Este foi o primeiro caso de Doença Celíaca comprovada com 2 biópsias publicado em nosso meio, na revista Pediatria Prática, em 1976. A partir daí Doença Celíaca passou a ser parte da nossa linha de pesquisa, pois uma grande quantidade de novos casos foi sendo diagnosticada, o que comprovou de forma cabal que a existência desta enfermidade está longe de ser rara no nosso meio. Ao longo destes anos inúmeros projetos de pesquisa abordando os mais distintos aspectos da Doença Celíaca passaram a ser realizados pelo nosso grupo, os quais resultaram em teses de Mestrado e Doutorado, merecendo também importantes publicações em periódicos nacionais e internacionais.
 
Na nossa linha de pesquisa Diarreia-Desnutrição pudemos caracterizar os mecanismos fisiopatológicos envolvidos na gênese da Diarreia Aguda, a interação entre o agente enteropatogênico e o hospedeiro, em especial nos casos da diarreia provocada pelas diferentes cepas enteropatogênicas de Escherichia coli. O conhecimento desta interação agente-hospedeiro possibilitou a compreensão e descrição das intolerâncias alimentares, principalmente dos carboidratos da dieta, mais particularmente da lactose e até mesmo aos monossacarídeos, como também alergia alimentar, que acarretam persistência da diarreia com grave agravo nutricional e alto risco de morte. A identificação destes fatores de complicação possibilitou a intervenção nutricional apropriada que resultou em dramática redução da mortalidade por diarreia em crianças menores de 5 anos, a qual foi praticamente extinta em nossa instituição. Como reconhecimento internacional desta contribuição para aliviar o sofrimento das crianças fui convidado pela revista The Lancet, uma das mais conceituadas revistas médicas do mundo, cujo Fator de Impacto é 39, para escrever o artigo intitulado “Escherichia coli infections and Malnutritionem um número especialmente editado em 2000, para divulgar as mais importantes conquistas médicas das últimas décadas (Figura 19).

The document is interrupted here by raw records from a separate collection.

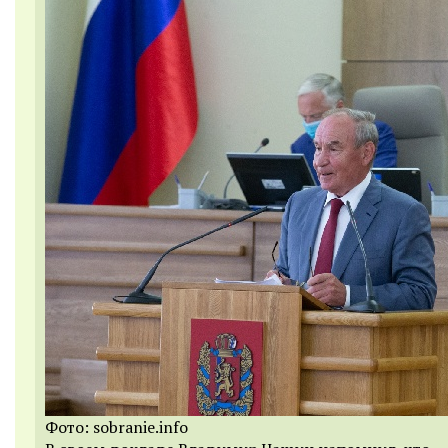
Фото: sobranie.info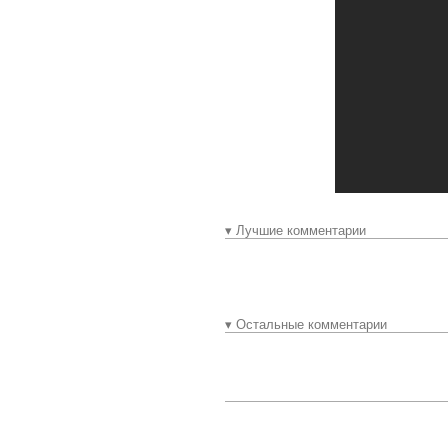
▾ Лучшие комментарии
▾ Остальные комментарии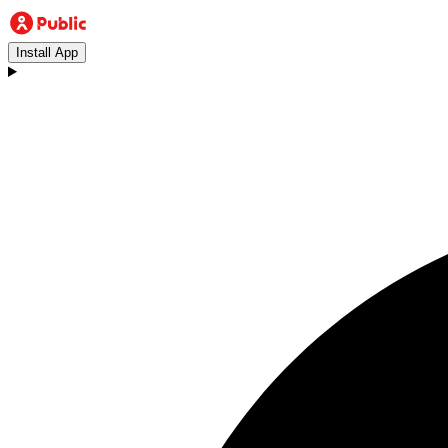
Install App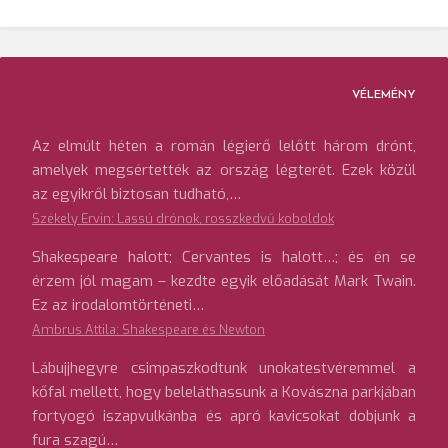
VÉLEMÉNY
Az elmúlt héten a román légierő lelőtt három drónt,
amelyek megsértették az ország légterét. Ezek közül
az egyikről biztosan tudható,…
Székely Ervin: Lassú drónok, rosszkedvű koboldok
Shakespeare halott; Cervantes is halott…; és én se
érzem jól magam – kezdte egyik előadását Mark Twain.
Ez az irodalomtörténeti…
Ambrus Attila: Shakespeare és Newton
Lábujjhegyre csimpaszkodtunk unokatestvéremmel a
kőfal mellett, hogy beleláthassunk a Kovászna parkjában
fortyogó iszapvulkánba és apró kavicsokat dobjunk a
fura szagú…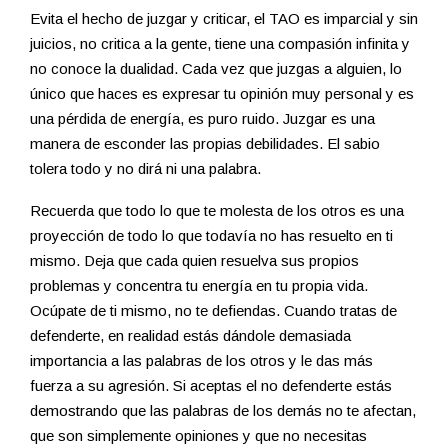
Evita el hecho de juzgar y criticar, el TAO es imparcial y sin
juicios, no critica a la gente, tiene una compasión infinita y
no conoce la dualidad. Cada vez que juzgas a alguien, lo
único que haces es expresar tu opinión muy personal y es
una pérdida de energía, es puro ruido. Juzgar es una
manera de esconder las propias debilidades. El sabio
tolera todo y no dirá ni una palabra.
Recuerda que todo lo que te molesta de los otros es una
proyección de todo lo que todavía no has resuelto en ti
mismo. Deja que cada quien resuelva sus propios
problemas y concentra tu energía en tu propia vida.
Ocúpate de ti mismo, no te defiendas. Cuando tratas de
defenderte, en realidad estás dándole demasiada
importancia a las palabras de los otros y le das más
fuerza a su agresión. Si aceptas el no defenderte estás
demostrando que las palabras de los demás no te afectan,
que son simplemente opiniones y que no necesitas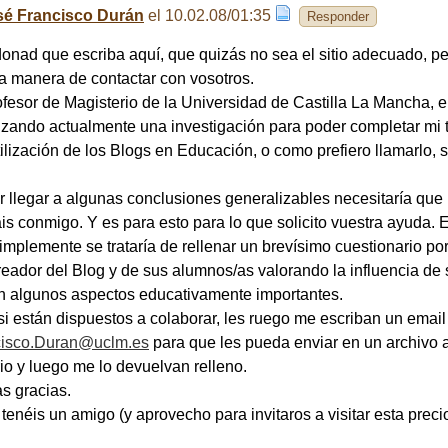
sé Francisco Durán
el 10.02.08/01:35
Responder
onad que escriba aquí, que quizás no sea el sitio adecuado, pe
a manera de contactar con vosotros.
fesor de Magisterio de la Universidad de Castilla La Mancha, e
izando actualmente una investigación para poder completar mi t
tilización de los Blogs en Educación, o como prefiero llamarlo, 
 llegar a algunas conclusiones generalizables necesitaría que
is conmigo. Y es para esto para lo que solicito vuestra ayuda. 
simplemente se trataría de rellenar un brevísimo cuestionario por
reador del Blog y de sus alumnos/as valorando la influencia de 
n algunos aspectos educativamente importantes.
 si están dispuestos a colaborar, les ruego me escriban un email
cisco.Duran@uclm.es
para que les pueda enviar en un archivo a
io y luego me lo devuelvan relleno.
s gracias.
tenéis un amigo (y aprovecho para invitaros a visitar esta preci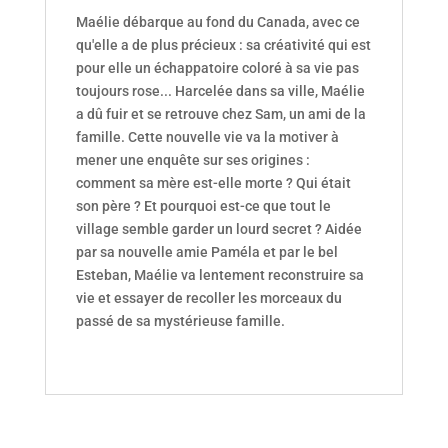
Maélie débarque au fond du Canada, avec ce
qu'elle a de plus précieux : sa créativité qui est
pour elle un échappatoire coloré à sa vie pas
toujours rose... Harcelée dans sa ville, Maélie
a dû fuir et se retrouve chez Sam, un ami de la
famille. Cette nouvelle vie va la motiver à
mener une enquête sur ses origines :
comment sa mère est-elle morte ? Qui était
son père ? Et pourquoi est-ce que tout le
village semble garder un lourd secret ? Aidée
par sa nouvelle amie Paméla et par le bel
Esteban, Maélie va lentement reconstruire sa
vie et essayer de recoller les morceaux du
passé de sa mystérieuse famille.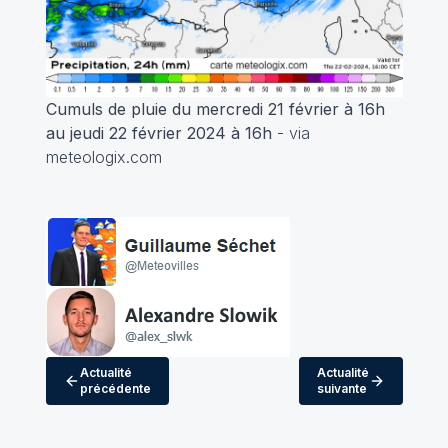
Cumuls de pluie du mercredi 21 février à 16h
au jeudi 22 février 2024 à 16h
- via
meteologix.com
Actualité
Actualité
précédente
suivante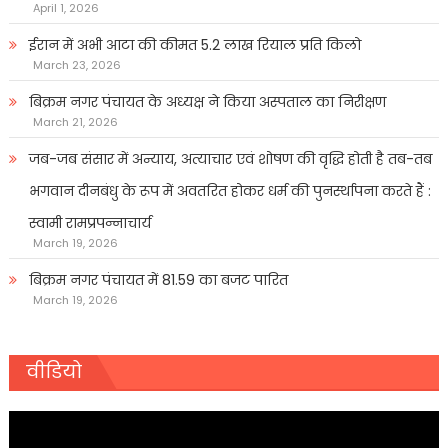
April 1, 2026
ईरान में अभी आटा की कीमत 5.2 लाख रियाल प्रति किलो
March 23, 2026
बिक्रम नगर पंचायत के अध्यक्ष ने किया अस्पताल का निरीक्षण
March 21, 2026
जब-जब संसार में अन्याय, अत्याचार एवं शोषण की वृद्धि होती है तब-तब
भगवान दीनबंधु के रूप में अवतरित होकर धर्म की पुनर्स्थापना करते हैं :
स्वामी रामप्रपन्नाचार्य
March 19, 2026
बिक्रम नगर पंचायत में 81.59 का बजट पारित
March 19, 2026
वीडियो
Video
Player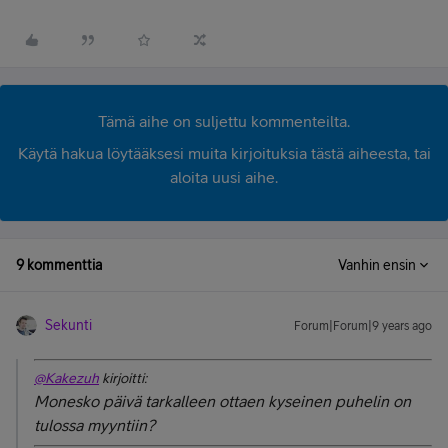
Tämä aihe on suljettu kommenteilta.
Käytä hakua löytääksesi muita kirjoituksia tästä aiheesta, tai
aloita uusi aihe.
9 kommenttia
Vanhin ensin
Sekunti
Forum|Forum|9 years ago
@Kakezuh
kirjoitti:
Monesko päivä tarkalleen ottaen kyseinen puhelin on
tulossa myyntiin?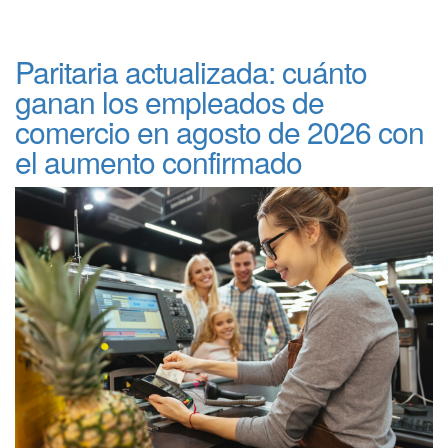
Paritaria actualizada: cuánto
ganan los empleados de
comercio en agosto de 2026 con
el aumento confirmado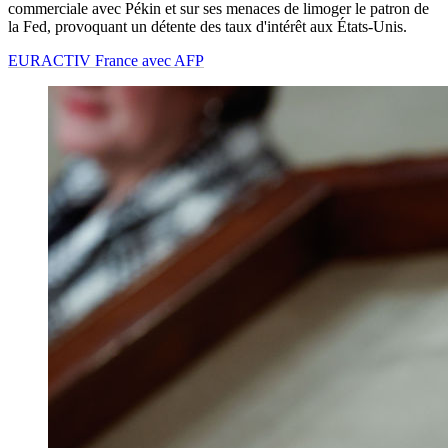
commerciale avec Pékin et sur ses menaces de limoger le patron de
la Fed, provoquant un détente des taux d'intérêt aux États-Unis.
EURACTIV France avec AFP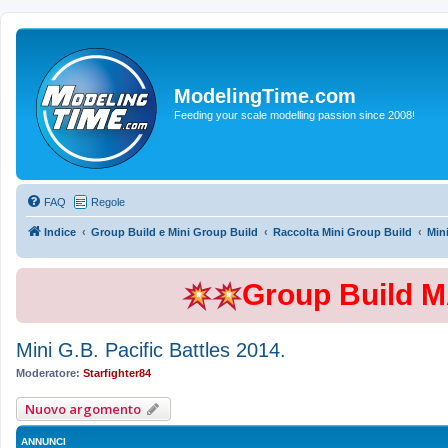
ModelingTime.com
Feeding your scale modelling passion since 2008!
FAQ
Regole
Indice
Group Build e Mini Group Build
Raccolta Mini Group Build
Mini
Group Build 
Mini G.B. Pacific Battles 2014.
Moderatore:
Starfighter84
Nuovo argomento
ANNUNCI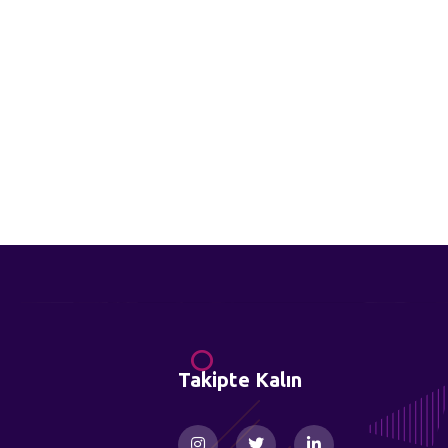
Takipte Kalın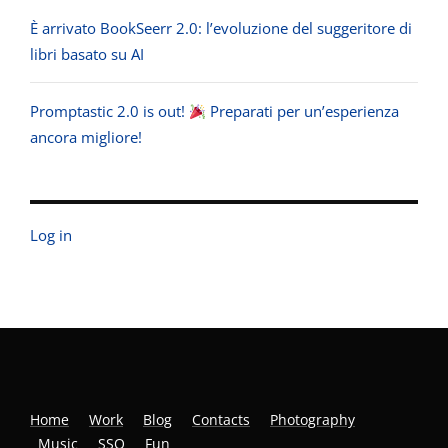
È arrivato BookSeerr 2.0: l’evoluzione del suggeritore di
libri basato su AI
Promptastic 2.0 is out!
Preparati per un’esperienza
ancora migliore!
Log in
Home
Work
Blog
Contacts
Photography
Music
SSO
Fun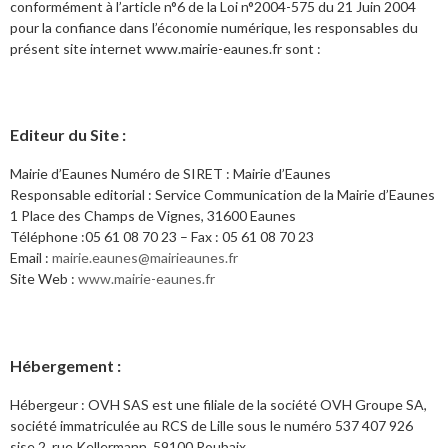
conformément à l’article n°6 de la Loi n°2004-575 du 21 Juin 2004
pour la confiance dans l’économie numérique, les responsables du
présent site internet www.mairie-eaunes.fr sont :
Editeur du Site :
Mairie d’Eaunes Numéro de SIRET : Mairie d’Eaunes
Responsable editorial : Service Communication de la Mairie d’Eaunes
1 Place des Champs de Vignes, 31600 Eaunes
Téléphone :05 61 08 70 23 – Fax : 05 61 08 70 23
Email :
mairie.eaunes@mairieaunes.fr
Site Web :
www.mairie-eaunes.fr
Hébergement :
Hébergeur : OVH SAS est une filiale de la société OVH Groupe SA,
société immatriculée au RCS de Lille sous le numéro 537 407 926
sise 2, rue Kellermann, 59100 Roubaix.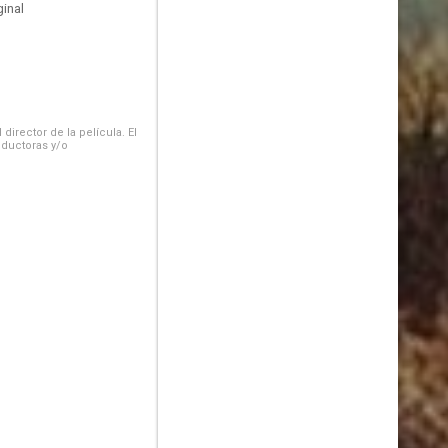
inal
irector de la película. El
oductoras y/o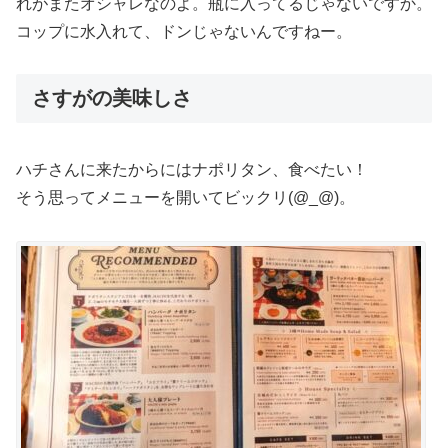
れがまたオシャレなのよ。瓶に入ってるじゃないですか。
コップに水入れて、ドンじゃないんですねー。
さすがの美味しさ
ハチさんに来たからにはナポリタン、食べたい！
そう思ってメニューを開いてビックリ(@_@)。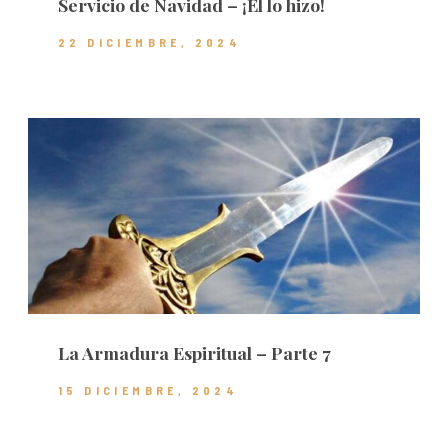
Servicio de Navidad – ¡Él lo hizo!
22 DICIEMBRE, 2024
La Armadura Espiritual – Parte 7
15 DICIEMBRE, 2024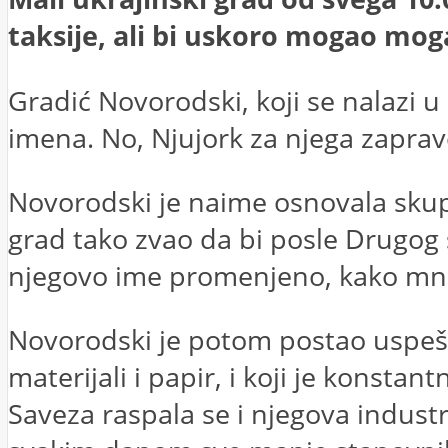
taksije, ali bi uskoro mogao mog
Gradić Novorodski, koji se nalazi 
imena. No, Njujork za njega zapravo
Novorodski je naime osnovala skup
grad tako zvao da bi posle Drugog
njegovo ime promenjeno, kako mnog
Novorodski je potom postao uspešan
materijali i papir, i koji je konst
Saveza raspala se i njegova industri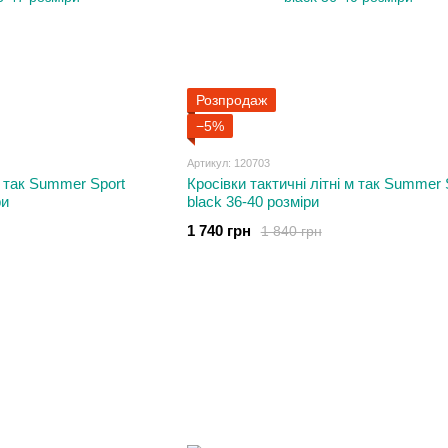
Розпродаж
−5%
Артикул: 120703
м так Summer Sport
Кросівки тактичні літні м так Summer 
ри
black 36-40 розміри
1 740 грн
1 840 грн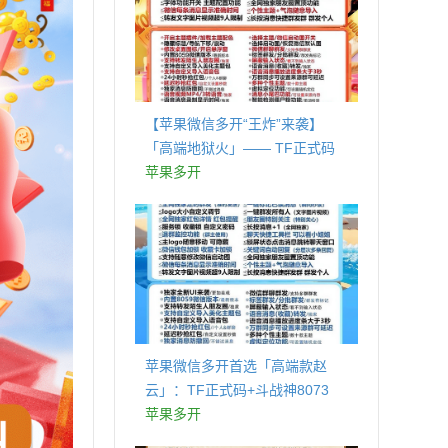
【苹果微信多开“王炸”来袭】
「高端地狱火」—— TF正式码
+斗战神8073包，7天退换，安全
苹果多开
防封，多开自由触手可及！
苹果微信多开首选「高端款赵
云」：TF正式码+斗战神8073
包，7天退换认准拍拍卡激活码
苹果多开
商城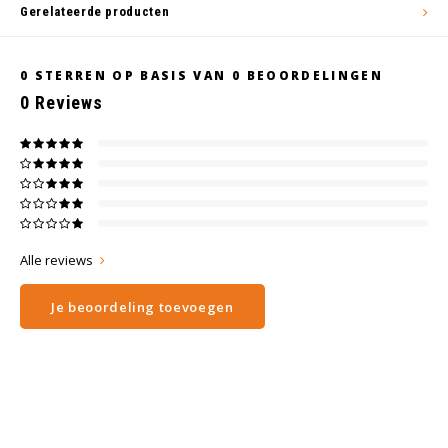
Gerelateerde producten
0
STERREN OP BASIS VAN
0
BEOORDELINGEN
0
Reviews
Alle reviews
Je beoordeling toevoegen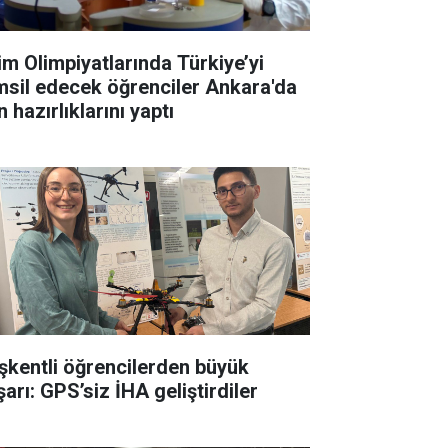
lim Olimpiyatlarında Türkiye’yi
msil edecek öğrenciler Ankara'da
 hazırlıklarını yaptı
şkentli öğrencilerden büyük
arı: GPS’siz İHA geliştirdiler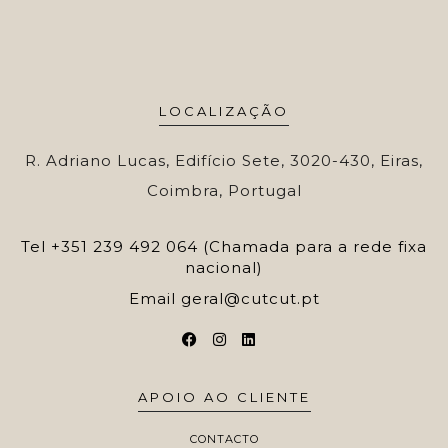
LOCALIZAÇÃO
R. Adriano Lucas, Edifício Sete, 3020-430, Eiras,
Coimbra, Portugal
Tel
+351 239 492 064 (Chamada para a rede fixa
nacional)
Email
geral@cutcut.pt
APOIO AO CLIENTE
CONTACTO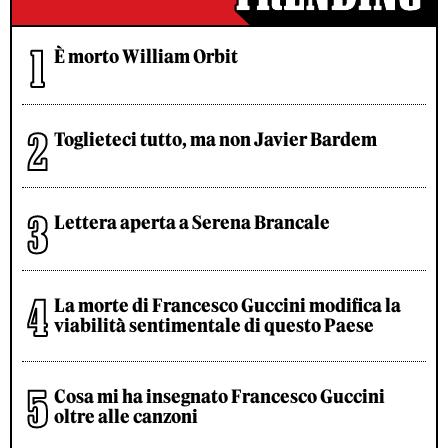
È morto William Orbit
Toglieteci tutto, ma non Javier Bardem
Lettera aperta a Serena Brancale
La morte di Francesco Guccini modifica la
viabilità sentimentale di questo Paese
Cosa mi ha insegnato Francesco Guccini
oltre alle canzoni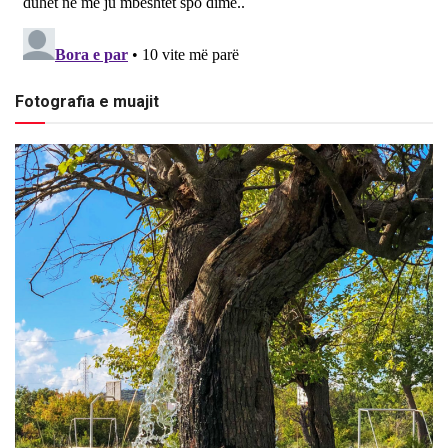
Fotografia e muajit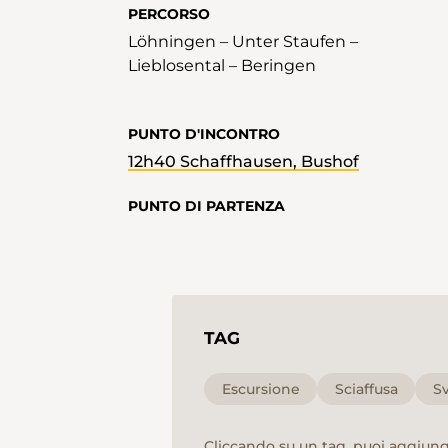
PERCORSO
Löhningen – Unter Staufen –
Lieblosental – Beringen
PUNTO D'INCONTRO
12h40 Schaffhausen, Bushof
PUNTO DI PARTENZA
TAG
Escursione
Sciaffusa
Sv
Cliccando su un tag, puoi aggiunge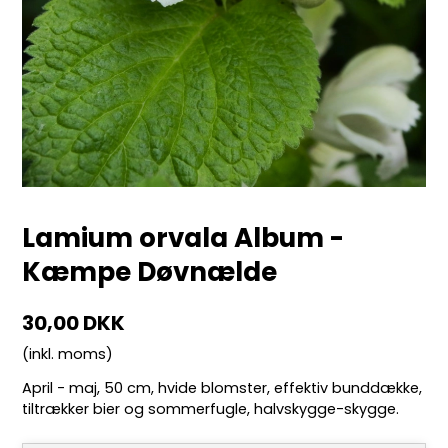
Lamium orvala Album -
Kæmpe Døvnælde
30,00 DKK
(inkl. moms)
April - maj, 50 cm, hvide blomster, effektiv bunddække,
tiltrækker bier og sommerfugle, halvskygge-skygge.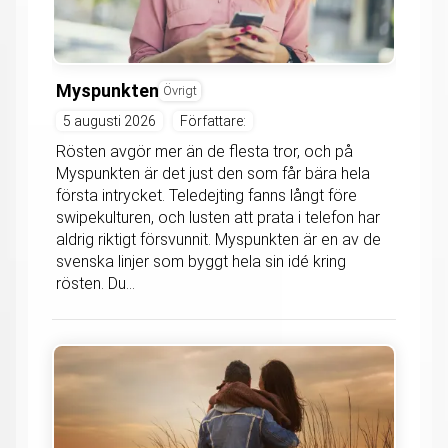
Myspunkten
Övrigt
5 augusti 2026
Författare:
Rösten avgör mer än de flesta tror, och på
Myspunkten är det just den som får bära hela
första intrycket. Teledejting fanns långt före
swipekulturen, och lusten att prata i telefon har
aldrig riktigt försvunnit. Myspunkten är en av de
svenska linjer som byggt hela sin idé kring
rösten. Du...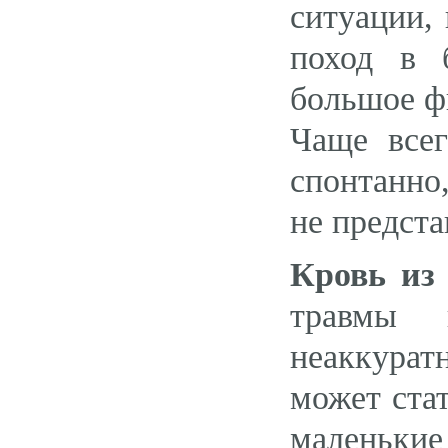
ситуации,
поход в 
большое ф
Чаще все
спонтанно,
не предста
Кровь из
травмы 
неаккурат
может ста
маленьки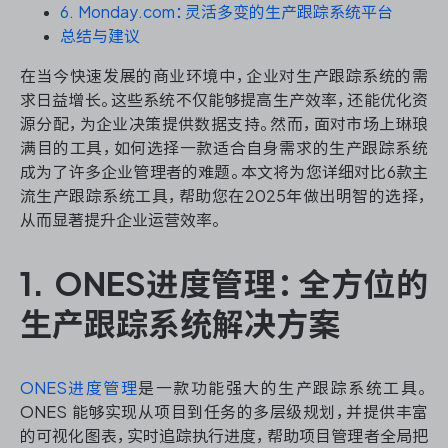
资源和工时管理
6. Monday.com：灵活多变的生产跟踪系统平台
总结与建议
服务台和工单管理
在当今快速发展的商业环境中，企业对生产跟踪系统的需
求日益增长。这些系统不仅能够提高生产效率，还能优化资
IPD 研发管理
源分配，为企业决策提供数据支持。然而，面对市场上琳琅
满目的工具，如何选择一款适合自身需求的生产跟踪系统
ASPICE 研发管理
成为了许多企业管理者的难题。本文将为您详细对比6款主
流生产跟踪系统工具，帮助您在2025年做出明智的选择，
从而显著提升企业运营效率。
ONES 资讯
1. ONES进度管理：全方位的
生产跟踪系统解决方案
ONES进度管理
是一款功能强大的生产跟踪系统工具。
ONES 能够实现从项目到任务的多层级规划，并提供丰富
的可视化图表，实时追踪执行进度，帮助项目管理者全局把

Figura 19- Capa do número da revista The Lancet aonde meu artigo foi publicado.


O melhor conhecimento das disfunções digestivo-absortivas na desnutrição proteico-calórica, em especial, as graves alterações morfológicas da mucosa do intestino delgado, em lactentes portadores de diarreia crônica, foram possíveis graças à investigação que resultou na minha Tese de Mestrado, apresentada e aprovada com nota 10,0, no IBEPEGE.